The hardest part of disruption is disrupting yourself – R Ray Wang.
As the Industrial revolution changed society and new communication technologies were born, the western world experienced an age of revolution. Manifestos flew from the printers as advocates for changes in society sought to draw people to their causes and changes to society and economic activity. The passion for manifestos quietened after the shocks of two world wars. By then massive change had occurred to the level of social support, to the structure of the economy and to the power of social classes. Society had adjusted to new social models that mitigated (or in the case of totalitarian states suppressed) issues of the prior disruptions, our corporate business models were relatively static and a long boom drove western and global economies.
A new age of manifestos
We could be entering a new age of manifestos. With new communication technologies, disruption to traditional corporate models and the economic activity, change is required but we are not yet clear on what that change means. In recent weeks we have seen
- The Responsive Organisation manifesto
- The Work Revolution manifesto
- increased discussion of Holocracy:
- other new movements (like Change Agents Worldwide, Social Enterprise, New Economy, Social Value, etc) are growing, and
- hundreds of conferences blog posts and other papers on disruption, the future or work and social issues arising from disruption
The new manifesto is personal
If we learn one thing from that last age of manifestos, it should be that nobody should surrender themselves unthinking to a cause. The quote above captures the challenge of this new adaptive age. We need to disrupt ourselves as much as we need to disrupt the organisations, economies and societies we make up.

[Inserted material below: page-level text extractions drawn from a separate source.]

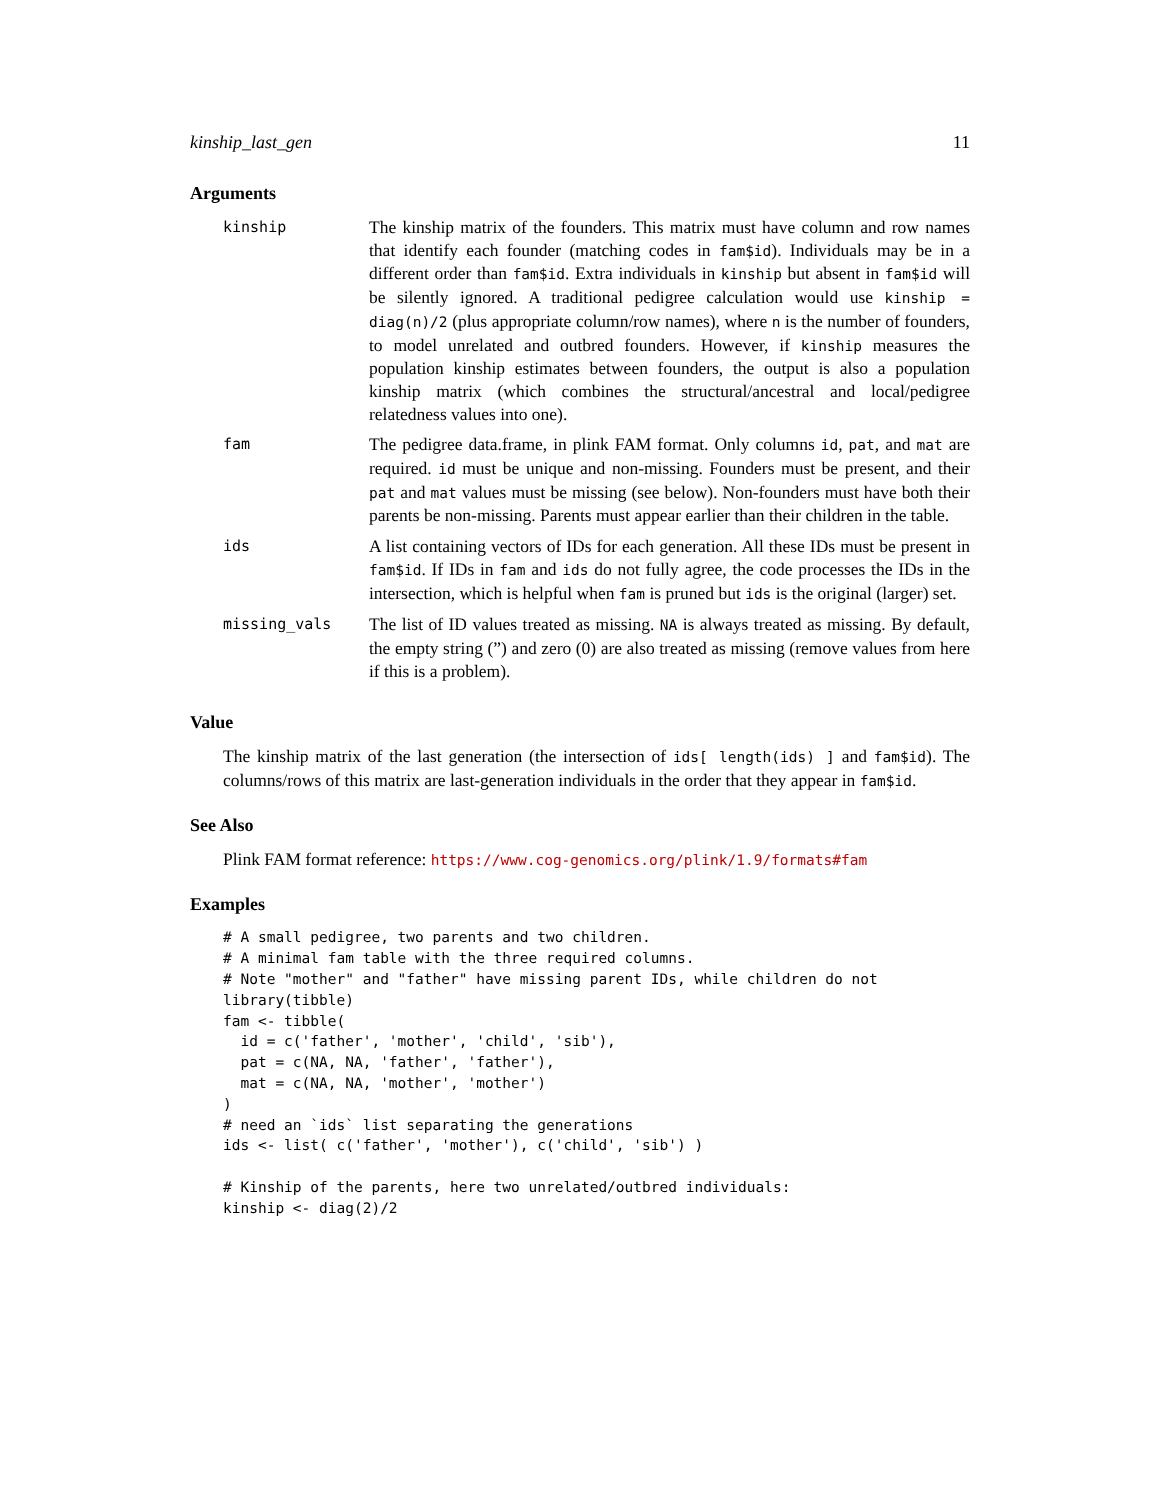kinship_last_gen 11
Arguments
| kinship | The kinship matrix of the founders. This matrix must have column and row names that identify each founder (matching codes in fam$id ). Individuals may be in a different order than fam$id . Extra individuals in kinship but absent in fam$id will be silently ignored. A traditional pedigree calculation would use kinship = diag(n)/2 (plus appropriate column/row names), where n is the number of founders, to model unrelated and outbred founders. However, if kinship measures the population kinship estimates between founders, the output is also a population kinship matrix (which combines the structural/ancestral and local/pedigree relatedness values into one). |
| fam | The pedigree data.frame, in plink FAM format. Only columns id , pat , and mat are required. id must be unique and non-missing. Founders must be present, and their pat and mat values must be missing (see below). Non-founders must have both their parents be non-missing. Parents must appear earlier than their children in the table. |
| ids | A list containing vectors of IDs for each generation. All these IDs must be present in fam$id . If IDs in fam and ids do not fully agree, the code processes the IDs in the intersection, which is helpful when fam is pruned but ids is the original (larger) set. |
| missing_vals | The list of ID values treated as missing. NA is always treated as missing. By default, the empty string (”) and zero (0) are also treated as missing (remove values from here if this is a problem). |
Value
The kinship matrix of the last generation (the intersection of ids[ length(ids) ] and fam$id). The columns/rows of this matrix are last-generation individuals in the order that they appear in fam$id.
See Also
Plink FAM format reference: https://www.cog-genomics.org/plink/1.9/formats#fam
Examples
# A small pedigree, two parents and two children.
# A minimal fam table with the three required columns.
# Note "mother" and "father" have missing parent IDs, while children do not
library(tibble)
fam <- tibble(
  id = c('father', 'mother', 'child', 'sib'),
  pat = c(NA, NA, 'father', 'father'),
  mat = c(NA, NA, 'mother', 'mother')
)
# need an `ids` list separating the generations
ids <- list( c('father', 'mother'), c('child', 'sib') )

# Kinship of the parents, here two unrelated/outbred individuals:
kinship <- diag(2)/2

So what is your manifesto? Your changes are unique. You have a unique purpose. The changes you will drive will need to be social but before you join a movement be clear on what you want to see done. Make sure you are shaping the movement to your causes.
Take some time to reflect but start to write down your own personal manifesto. Feel free to beg, borrow and steal. Practice your new manifesto. Live your new disrupted self.
Adapt and change your manifesto as you learn from the work. Adaptation is not just a challenge for organisations it is a personal challenge. Will you have the capabilities required for the future of work? Will your role and your passions survive the changes ahead? You won’t know unless you adapt, experiment and change yourself.
The more you live your manifesto the clearer it will be, the more power it will have and the better guide it will be for others.
Start today. Others are waiting to see your contribution to the new age of manifestos.